The network itself may comprise hundreds of wireless access points, kilometers of data cabling, thousands of wall ports and other cable terminations as well as switches, routers, servers and databases.
Not only that, the effective operation and use of the network depends on good communication between Cirrus, the managers of the community and the end users.
Cirrus is an expert at designing and managing these networks. The team understands the ingredients required to make a network operate successfully. And a network will operate successfully if it has been well designed, is simple for users to connect, and provides an effective mechanism for users to gain support when something does go wrong.
It is also important that consideration is given to security. In a student environment particularly Cirrus has found that some residents try to take advantage of the system and explore the boundaries of the network. A few simple techniques and a disciplined approach to network management can minimise the risk to all.

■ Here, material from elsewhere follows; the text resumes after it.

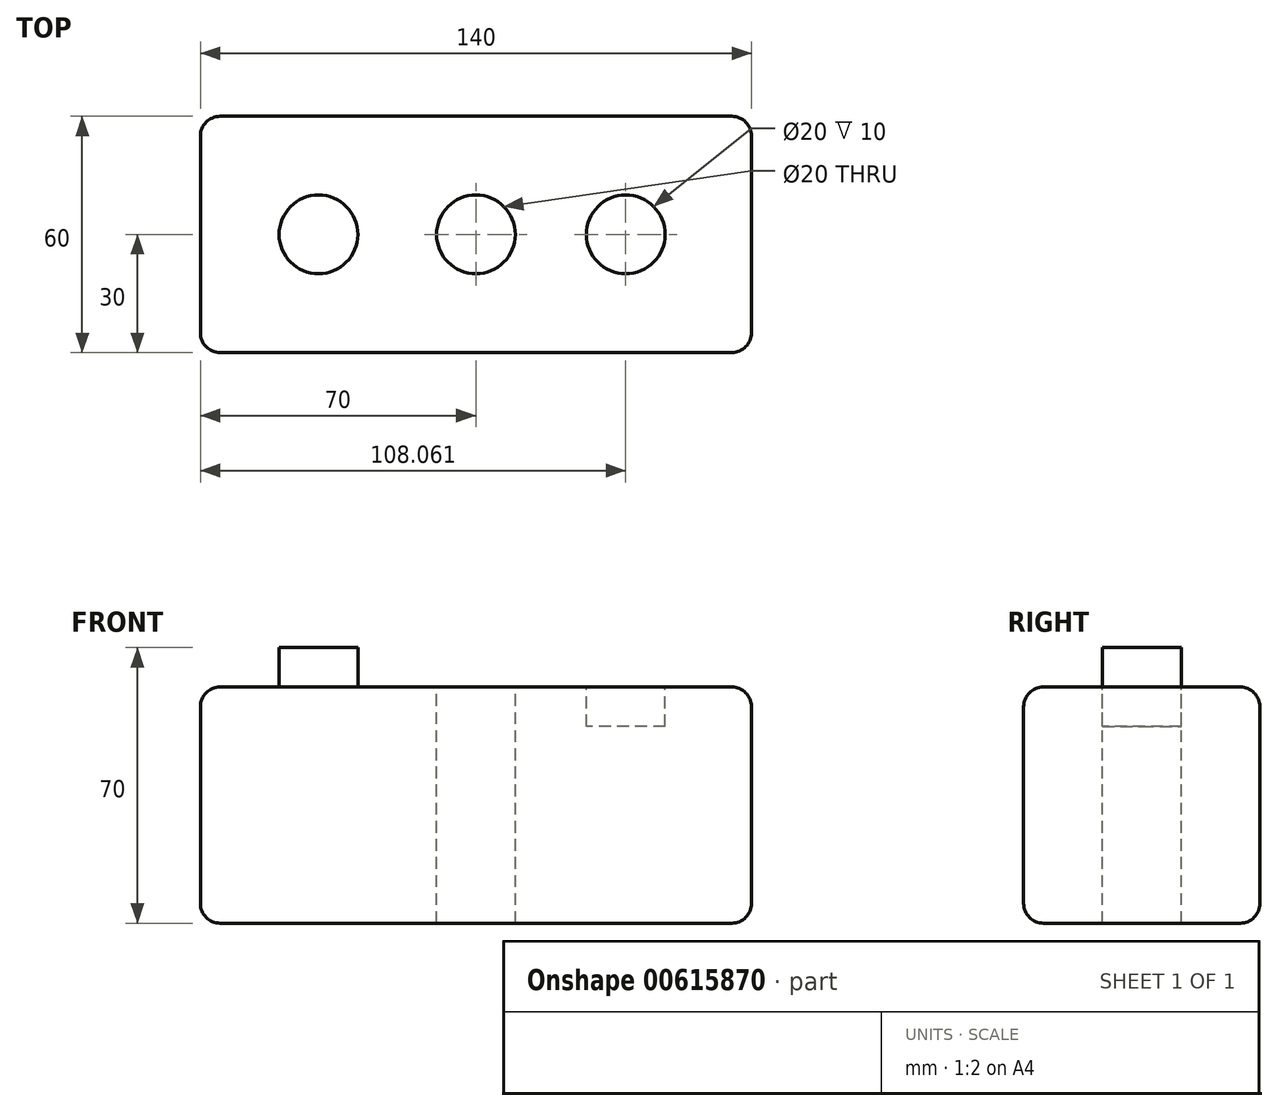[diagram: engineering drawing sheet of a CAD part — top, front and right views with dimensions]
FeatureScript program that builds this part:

Communities can have a broad variety of technical and commercial needs so Cirrus keeps its offerings modular - but there are several themes common to all solutions:
- A data cable network to each user, or wireless network;
- A data (download) allocation to each user - and the potential ability for users to purchase more;
- Support - during busines hours, 24/7 and on the ground;
- Tools for the site manager to see what is going on; and
- The ability for the site operator to share in revenues.